──────── 参考文章
第6章から第8章は、本書のキモとなっている部分で、具体的なPECSの療育法についてかなり詳しく解説されているところ(そして当然、親としてはこの部分を読んで実際の療育に取り組むことになります)なのですが、残念ながらこの部分は特に誤訳が多いのです。
率直に言って、文章を理解できずに直訳で逃げているとしか思えないところも何か所かあります。
これらの章では、それによって療育の手順や心構えが微妙に変わってしまう、あるいは「具体的に何をすればいいのか」が分かりにくくなっている、と私が判断した場合は、多少細かい修正もあえて指摘しています。同様に、意味の通じにくい直訳を「意訳」するという修正を施した部分もあります。
そのために、リストがかなり膨大になってしまいました。(これでも、私の「好み」で直したいと感じた部分は全部削ったつもりです。)
第7章 そらパパ版日本語訳「修正案」
P113 2行目 シンボルの背景に斑点パターンを入れました → 絵シンボルの領域ほとんどを占める斑点を描きました
P115 表7-1の「身体部位」 バンドエイドを貼ってある位置など → キャラクター人形、バンドエイドを貼ってある部位、ローションのついた部位など
P121 19行目 普通 → 普段
P121 21行目 おもちゃが変なところにあること → 落っこちたおもちゃ
P122 4行目 コミュニケーションブックの表紙に貼った「見える」を意味するアイコン → コミュニケーションブックの表紙の左寄りの位置に貼った「私が見たのは(I see)」のアイコン
P122 7行目、8行目 「見える」 → 「私が見たのは」
P122 8行目 「欲しい」 → 「私が欲しいのは」
P122 17行目~P123 2行目
このレッスンを学習するときには、子どもが自発的に要求する機会と質問に応じて要求する機会とを、どちらも設定しておくことが大切です。そのために子どもは、「何が欲しいの?」「何が見えるの?」といった質問と、それらに対応したアイコンを弁別する必要があります。 →
このレッスンを学習している間は、子どもに(自発的および質問に応じて)要求する機会をあわせて確保しておくことが重要です。それによって、子どもが「何が欲しいの?」と「何が見えるの?」という質問を区別し、それぞれに対応したアイコンを弁別しなければならないように仕向けるのです。
────────────────
──────── 記録データ
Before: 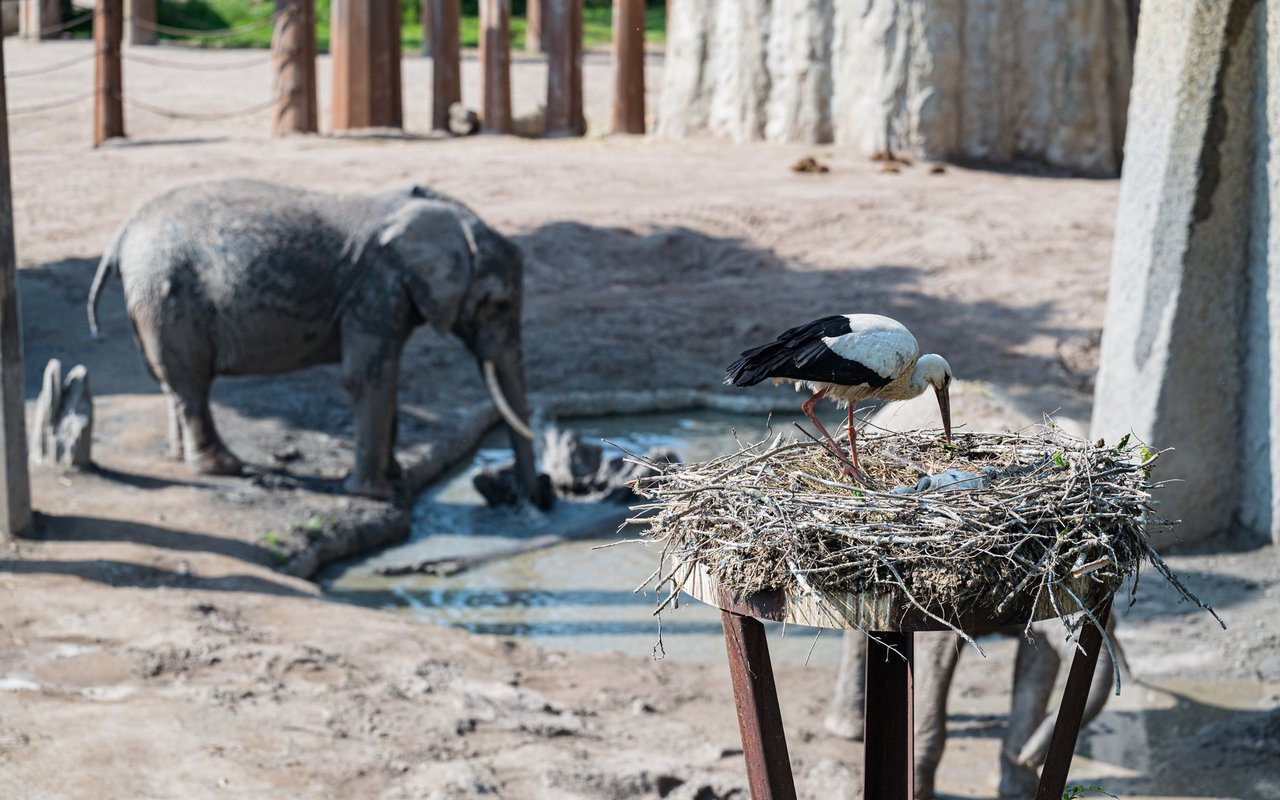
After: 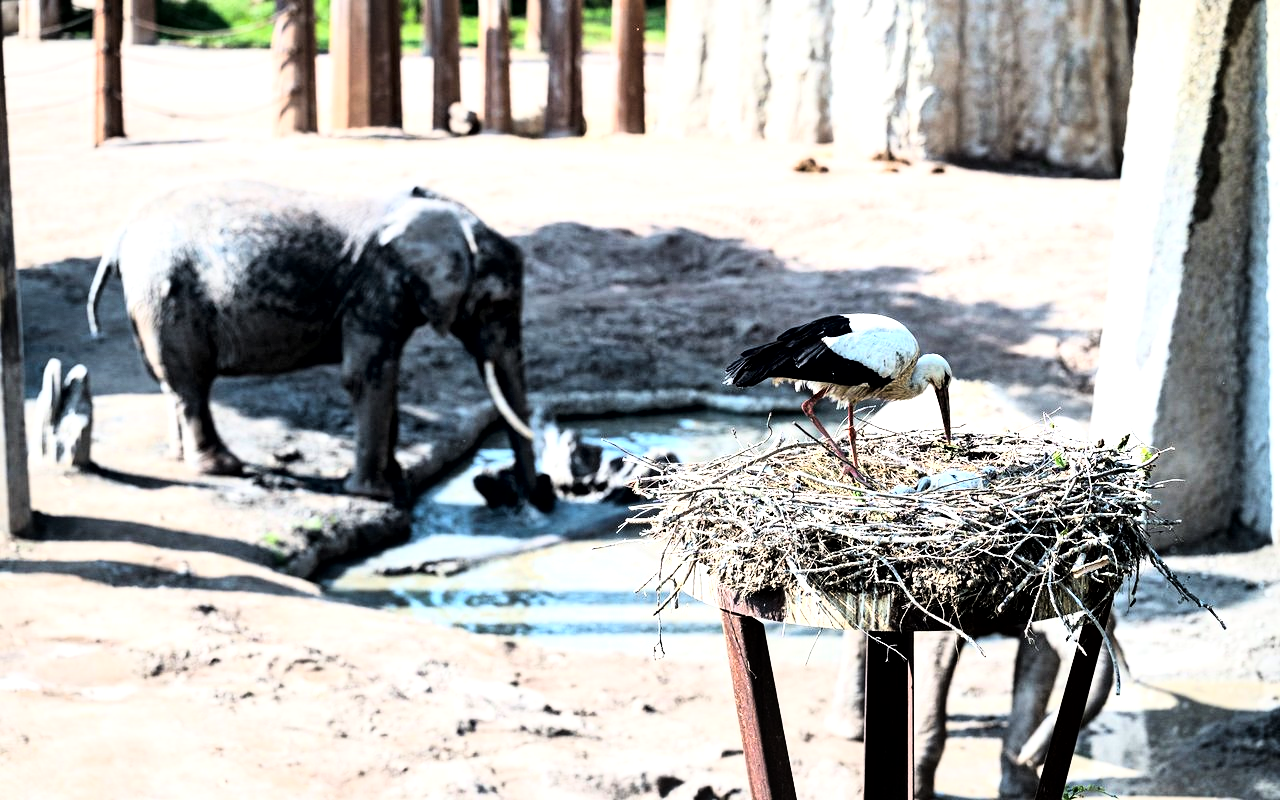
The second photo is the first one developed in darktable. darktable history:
white balance: red 1, blue 1
rgb curve: curves: ch0 [(0, 0) (0.21, 0.15) (0.24, 0.21) (0.5, 0.75) (0.75, 0.96) (0.89, 0.99) (1, 1)]; ch1 [(0, 0.02) (0.21, 0.13) (0.25, 0.2) (0.5, 0.67) (0.75, 0.9) (0.89, 0.97) (1, 1)]; ch2 [(0, 0.02) (0.21, 0.13) (0.25, 0.2) (0.5, 0.67) (0.75, 0.9) (0.89, 0.97) (1, 1)], compensate middle gray true
local contrast: mode bilateral grid, contrast 25, coarseness 60, detail 151%, midtone range 0.2
levels: levels [0, 0.492, 0.984]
────────────────
練習問題 >>
- a) 参考文章によると、第6章から第8章で特に多いものは何ですか。
- b) 参考文章の「これらの章では」で始まる段落を、主な内容を残して箇条書きにまとめてください。
- c) 「コミュニケーションブック」を「絵カードブック」と呼び替えて、参考文章の「これらの章では、それによって」から「7行目、8行目 「見える」 → 「私が見たのは」」までをもう一度書いてください。
記録された資料は、参考文章とは別のものです。

解答一覧 >>
- a) 誤訳です。

- b)
- 療育の手順や心構えが微妙に変わる、または具体的に何をすればいいのかが分かりにくくなると判断した場合は、多少細かい修正も指摘している。
- 意味の通じにくい直訳を意訳に直した部分もある。

- c)
これらの章では、それによって療育の手順や心構えが微妙に変わってしまう、あるいは「具体的に何をすればいいのか」が分かりにくくなっている、と私が判断した場合は、多少細かい修正もあえて指摘しています。同様に、意味の通じにくい直訳を「意訳」するという修正を施した部分もあります。
そのために、リストがかなり膨大になってしまいました。(これでも、私の「好み」で直したいと感じた部分は全部削ったつもりです。)
第7章 そらパパ版日本語訳「修正案」
P113 2行目 シンボルの背景に斑点パターンを入れました → 絵シンボルの領域ほとんどを占める斑点を描きました
P115 表7-1の「身体部位」 バンドエイドを貼ってある位置など → キャラクター人形、バンドエイドを貼ってある部位、ローションのついた部位など
P121 19行目 普通 → 普段
P121 21行目 おもちゃが変なところにあること → 落っこちたおもちゃ
P122 4行目 絵カードブックの表紙に貼った「見える」を意味するアイコン → 絵カードブックの表紙の左寄りの位置に貼った「私が見たのは(I see)」のアイコン
P122 7行目、8行目 「見える」 → 「私が見たのは」